For a long time this process has included even the players reduced in some codes to being units of property that can be traded from time to time. I am reliably informed that cricket's administrators have been past masters of the core disciplines of commodification.
I remember talking about this with one of the game's great players. Years later, he is still furious about the way the Australian Cricket Board treated him and other Test players. I suspect that in some sports, nothing much has changed. A bigger pay packet may be some consolation. However, there is no real compensation for a lack of respect and dignity.
It's not just the players who have been reduced to units of commerce. In many cases, this has also happened to those who follow sport. There are many people who find a genuine sense of community in membership of a sporting club. Belonging is not just a casual relationship. It is a source of meaning.
Yet there are many occasions when these people are also treated as if they are little more than a captive market to be exploited. Worse still, they can find themselves caught up as innocent pawns in power-plays between corporate titans whose principal concern is the bottom line.
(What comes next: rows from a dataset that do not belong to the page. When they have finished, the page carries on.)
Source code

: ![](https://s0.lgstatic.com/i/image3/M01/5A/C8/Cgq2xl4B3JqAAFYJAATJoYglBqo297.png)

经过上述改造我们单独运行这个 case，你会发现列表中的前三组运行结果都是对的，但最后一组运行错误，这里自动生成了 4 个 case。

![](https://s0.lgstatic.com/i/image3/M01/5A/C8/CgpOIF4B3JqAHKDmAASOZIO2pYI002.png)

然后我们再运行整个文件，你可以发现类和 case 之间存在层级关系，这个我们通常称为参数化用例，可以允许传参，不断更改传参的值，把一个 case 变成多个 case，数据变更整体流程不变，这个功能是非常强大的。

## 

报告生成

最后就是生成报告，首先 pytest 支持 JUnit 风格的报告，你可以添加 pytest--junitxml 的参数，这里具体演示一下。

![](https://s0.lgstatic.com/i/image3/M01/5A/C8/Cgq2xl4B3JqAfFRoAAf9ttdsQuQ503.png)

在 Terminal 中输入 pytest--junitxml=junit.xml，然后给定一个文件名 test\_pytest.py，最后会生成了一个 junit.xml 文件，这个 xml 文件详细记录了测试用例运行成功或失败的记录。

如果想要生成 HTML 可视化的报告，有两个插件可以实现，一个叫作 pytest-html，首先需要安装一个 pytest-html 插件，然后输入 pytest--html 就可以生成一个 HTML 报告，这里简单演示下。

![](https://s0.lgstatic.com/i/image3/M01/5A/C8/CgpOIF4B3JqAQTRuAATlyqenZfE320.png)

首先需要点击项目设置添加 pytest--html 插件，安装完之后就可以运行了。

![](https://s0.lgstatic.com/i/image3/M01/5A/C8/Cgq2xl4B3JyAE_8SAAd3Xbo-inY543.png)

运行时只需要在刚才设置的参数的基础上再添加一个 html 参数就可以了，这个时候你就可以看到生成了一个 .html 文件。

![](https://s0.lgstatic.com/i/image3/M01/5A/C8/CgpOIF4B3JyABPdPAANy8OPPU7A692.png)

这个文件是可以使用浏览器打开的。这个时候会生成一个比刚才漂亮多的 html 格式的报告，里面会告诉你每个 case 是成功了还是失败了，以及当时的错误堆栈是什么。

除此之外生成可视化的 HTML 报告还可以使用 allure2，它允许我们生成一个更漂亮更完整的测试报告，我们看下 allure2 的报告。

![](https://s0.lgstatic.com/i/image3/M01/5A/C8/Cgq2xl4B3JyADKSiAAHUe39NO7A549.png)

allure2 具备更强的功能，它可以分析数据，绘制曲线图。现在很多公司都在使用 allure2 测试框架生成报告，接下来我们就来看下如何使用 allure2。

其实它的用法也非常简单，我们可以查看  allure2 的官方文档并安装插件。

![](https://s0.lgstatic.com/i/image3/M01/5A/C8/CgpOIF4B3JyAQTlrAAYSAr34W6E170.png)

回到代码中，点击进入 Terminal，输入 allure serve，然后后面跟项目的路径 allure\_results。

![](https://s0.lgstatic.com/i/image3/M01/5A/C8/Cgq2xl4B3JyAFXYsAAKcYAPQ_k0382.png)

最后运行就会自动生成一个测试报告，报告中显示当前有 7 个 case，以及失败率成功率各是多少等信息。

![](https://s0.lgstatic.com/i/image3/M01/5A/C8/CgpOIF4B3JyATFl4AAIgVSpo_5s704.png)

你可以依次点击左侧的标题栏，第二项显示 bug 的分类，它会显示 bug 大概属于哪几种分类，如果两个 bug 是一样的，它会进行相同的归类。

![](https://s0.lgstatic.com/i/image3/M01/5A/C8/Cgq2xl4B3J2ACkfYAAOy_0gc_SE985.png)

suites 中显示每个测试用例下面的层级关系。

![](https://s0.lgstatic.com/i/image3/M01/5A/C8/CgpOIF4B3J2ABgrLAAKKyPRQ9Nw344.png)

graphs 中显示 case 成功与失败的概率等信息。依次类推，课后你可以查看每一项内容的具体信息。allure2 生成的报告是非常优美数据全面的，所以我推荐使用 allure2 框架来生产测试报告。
In an environment in which people no longer have intrinsic value, winning is everything – the sole currency for success.
Link success to money and it is not surprising that a Hansie Cronje emerges as a fatally flawed shadow of what he might have been. That is Cronje's personal tragedy.
Ours is that Cronje has stolen a portion of the dreams we hold for how the world might be. At its best, sport is supposed to be a fair contest between people in an arena where the game is as important as the final result.
As with so much else in our culture, the ancient Greeks have something to teach us about this. They celebrated sport not just as an opportunity to win but also as a chance to exalt in the excellence of the human form.
For the Greeks, to play sport was to participate in something of beauty. However, there is an important lesson in the way they talked about such things, for their word for beauty, kalos, also signified honour.
In turn, their word for ugliness, aischron, also signified shame. It seems that we have lost this sense of value residing in matters of character as well as form. But perhaps there is a residual sense of this explaining why we naturally recoil from Cronje's ugly deeds.
Dr Simon Longstaff is Executive Director of St James Ethics Centre.
This article was published in The Australian on 14 April 2000, page 15.